- NES box art
- Developers: Imagineering (NES, GB) Sega Interactive Development (Genesis) Manley & Associates (MS-DOS)
- Publishers: THQ Sega of America Capstone Software
- Producer: Alex DeMeo (SNES)
- Designers: Alex DeMeo W. Marshall Rogers
- Programmers: NES Christopher Will Joseph A. Moses SNES Henry C. Will IV Jason Benham Game Boy Roger W. Amidon
- Artists: Ray Bradley (NES/SNES) Jesse Kapili (SNES) Ross Harris (SNES) Amy Bond (GB)
- Composers: Mark Van Hecke (GB/NES/SNES) Paul Gadbois, David Delia (Genesis)
- Platforms: Super NES, NES, Genesis, Game Boy, MS-DOS
- Release: October 1992 NESNA: October 1992; EU: 1992; Super NESNA: October 1992; PAL: January 1, 1993^{[citation needed]}; Game BoyNA: October 1992; GenesisNA: December 1993; MS-DOSNA: 1993; ;
- Genre: Action
- Mode: Single-player

= Home Alone 2: Lost in New York (video game) =

1992 video game

Home Alone 2: Lost in New York is an action video game based loosely on the 1992 film of the same name. It was published in 1992 for the Nintendo Entertainment System and Game Boy, then in 1993 for the Genesis, Super NES and MS-DOS. The game is dedicated to Tom D. Heidt, a programmer who died shortly before it was released.

==Gameplay==
The player controls Kevin McCallister as he makes his way alone through New York City. Locations include the Plaza Hotel, Central Park, Uncle Rob McCallister's townhouse, and the streets of New York. Kevin fights enemies using a Slide, Flying Fist and Super Flying Fist moves; for weapons, he uses a Dart gun. Using a Necklace will cause walking enemies to slip off the screen (referencing a scene where Kevin uses the pearls from a necklace to trip up his pursuers). Powerups include Pizza Slices, Whole Pies, Cookies, Bells, Candy Canes and After Shave.

==Release==
The game was unveiled in October 1992.

The game was released in late 1992 for the NES and Game Boy. Versions for the Super NES, Genesis, and MS-DOS followed in 1993.

==Reception==

Home Alone 2: Lost in New York was awarded Worst Sequel of 1992 by Electronic Gaming Monthly. They also awarded it Worst Movie-to-Game of 1996.

Review score
| Publication | Score |
|---|---|
| AllGame | 2.5/5(GEN) 3/5(PC) 2.5/5(SNES) 2.5/5(GB) 1/5(NES) |

==Legacy==
In June 2016, video game developer Frank Cifaldi found the NES version's source code on an old hard drive and released it to the public. He has stated the game's code was based on The Simpsons-licensed titles on the NES, also by Imagineering.

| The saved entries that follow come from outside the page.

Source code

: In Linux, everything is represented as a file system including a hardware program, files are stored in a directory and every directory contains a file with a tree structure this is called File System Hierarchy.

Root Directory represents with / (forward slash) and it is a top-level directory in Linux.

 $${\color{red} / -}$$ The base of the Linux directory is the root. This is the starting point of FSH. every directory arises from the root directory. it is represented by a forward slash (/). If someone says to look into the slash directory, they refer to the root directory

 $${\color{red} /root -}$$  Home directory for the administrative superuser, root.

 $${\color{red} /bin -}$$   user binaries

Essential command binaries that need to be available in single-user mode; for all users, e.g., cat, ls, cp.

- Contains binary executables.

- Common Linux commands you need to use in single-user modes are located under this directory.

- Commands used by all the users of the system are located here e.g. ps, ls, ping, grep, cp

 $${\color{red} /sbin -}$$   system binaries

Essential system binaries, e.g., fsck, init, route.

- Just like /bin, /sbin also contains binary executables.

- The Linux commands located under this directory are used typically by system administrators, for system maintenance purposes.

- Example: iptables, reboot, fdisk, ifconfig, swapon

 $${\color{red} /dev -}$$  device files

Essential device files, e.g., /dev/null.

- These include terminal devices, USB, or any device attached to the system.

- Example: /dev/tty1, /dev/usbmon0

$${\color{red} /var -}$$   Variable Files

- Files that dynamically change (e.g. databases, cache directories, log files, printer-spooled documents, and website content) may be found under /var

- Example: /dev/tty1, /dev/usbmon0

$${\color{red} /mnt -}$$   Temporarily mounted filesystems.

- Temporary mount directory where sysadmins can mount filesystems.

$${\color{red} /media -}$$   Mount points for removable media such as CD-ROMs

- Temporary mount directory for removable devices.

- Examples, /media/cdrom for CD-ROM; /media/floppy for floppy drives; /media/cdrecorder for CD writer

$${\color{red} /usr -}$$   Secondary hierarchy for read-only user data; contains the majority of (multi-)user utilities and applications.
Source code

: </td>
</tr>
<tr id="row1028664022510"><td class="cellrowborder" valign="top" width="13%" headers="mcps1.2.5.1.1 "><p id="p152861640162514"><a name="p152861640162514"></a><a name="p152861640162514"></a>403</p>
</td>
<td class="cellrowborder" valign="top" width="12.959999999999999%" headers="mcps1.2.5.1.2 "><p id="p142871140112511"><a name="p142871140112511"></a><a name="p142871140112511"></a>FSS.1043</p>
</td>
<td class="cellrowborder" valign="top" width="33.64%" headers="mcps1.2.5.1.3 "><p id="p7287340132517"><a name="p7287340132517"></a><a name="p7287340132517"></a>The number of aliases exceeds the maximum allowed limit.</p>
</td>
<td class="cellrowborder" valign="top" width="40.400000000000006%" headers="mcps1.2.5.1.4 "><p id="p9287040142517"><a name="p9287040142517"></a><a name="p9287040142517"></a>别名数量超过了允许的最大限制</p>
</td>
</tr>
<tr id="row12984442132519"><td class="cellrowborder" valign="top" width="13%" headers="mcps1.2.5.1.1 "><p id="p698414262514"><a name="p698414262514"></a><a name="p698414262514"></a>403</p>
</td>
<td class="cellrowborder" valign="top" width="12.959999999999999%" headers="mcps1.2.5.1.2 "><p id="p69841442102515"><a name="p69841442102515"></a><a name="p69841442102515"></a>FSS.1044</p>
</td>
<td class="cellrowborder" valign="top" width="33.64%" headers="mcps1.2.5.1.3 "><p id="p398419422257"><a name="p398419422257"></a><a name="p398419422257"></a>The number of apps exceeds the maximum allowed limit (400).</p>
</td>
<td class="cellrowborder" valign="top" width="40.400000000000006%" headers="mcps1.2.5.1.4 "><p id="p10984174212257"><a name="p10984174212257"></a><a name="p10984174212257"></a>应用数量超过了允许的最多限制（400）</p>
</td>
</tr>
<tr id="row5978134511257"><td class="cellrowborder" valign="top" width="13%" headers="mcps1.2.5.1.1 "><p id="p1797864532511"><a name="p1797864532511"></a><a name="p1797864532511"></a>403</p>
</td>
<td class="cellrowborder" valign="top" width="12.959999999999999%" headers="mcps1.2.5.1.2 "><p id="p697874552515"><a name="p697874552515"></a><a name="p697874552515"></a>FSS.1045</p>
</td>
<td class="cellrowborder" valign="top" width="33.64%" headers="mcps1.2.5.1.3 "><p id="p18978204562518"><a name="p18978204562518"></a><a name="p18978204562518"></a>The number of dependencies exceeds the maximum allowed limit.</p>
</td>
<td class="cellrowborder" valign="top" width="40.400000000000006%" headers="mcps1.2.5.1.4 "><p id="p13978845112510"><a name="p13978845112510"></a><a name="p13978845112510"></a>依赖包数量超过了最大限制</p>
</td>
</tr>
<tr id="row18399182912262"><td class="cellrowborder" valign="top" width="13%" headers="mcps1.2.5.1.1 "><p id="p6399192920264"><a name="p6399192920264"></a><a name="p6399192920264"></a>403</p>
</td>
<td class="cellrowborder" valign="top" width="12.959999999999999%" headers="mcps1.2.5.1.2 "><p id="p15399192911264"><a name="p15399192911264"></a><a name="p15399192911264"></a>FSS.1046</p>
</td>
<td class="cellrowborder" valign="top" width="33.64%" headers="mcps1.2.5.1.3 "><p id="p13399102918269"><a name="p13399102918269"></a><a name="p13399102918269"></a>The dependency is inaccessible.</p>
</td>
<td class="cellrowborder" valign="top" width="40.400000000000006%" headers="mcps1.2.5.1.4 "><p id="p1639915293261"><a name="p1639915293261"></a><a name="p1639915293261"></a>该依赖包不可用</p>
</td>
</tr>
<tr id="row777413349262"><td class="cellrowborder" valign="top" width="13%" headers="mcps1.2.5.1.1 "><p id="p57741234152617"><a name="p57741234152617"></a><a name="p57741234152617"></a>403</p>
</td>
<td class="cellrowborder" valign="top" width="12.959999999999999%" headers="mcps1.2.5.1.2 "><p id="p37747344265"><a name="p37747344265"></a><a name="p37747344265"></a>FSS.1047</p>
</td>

A sequel for the Game Boy version, entitled Home Alone 2: Lost In New York: Kevin's Dream, was slated for release in 1994, as made by Unexpected Development, but it was cancelled before it came out. Unexpected Development would re-work the title to be based on the Fox Kids animated series Bobby's World, complete with Super Game Boy functionality, but a planned 1995 release by Hi Tech Entertainment also did not occur. The ROMs for both versions of the game were leaked online in September 2020.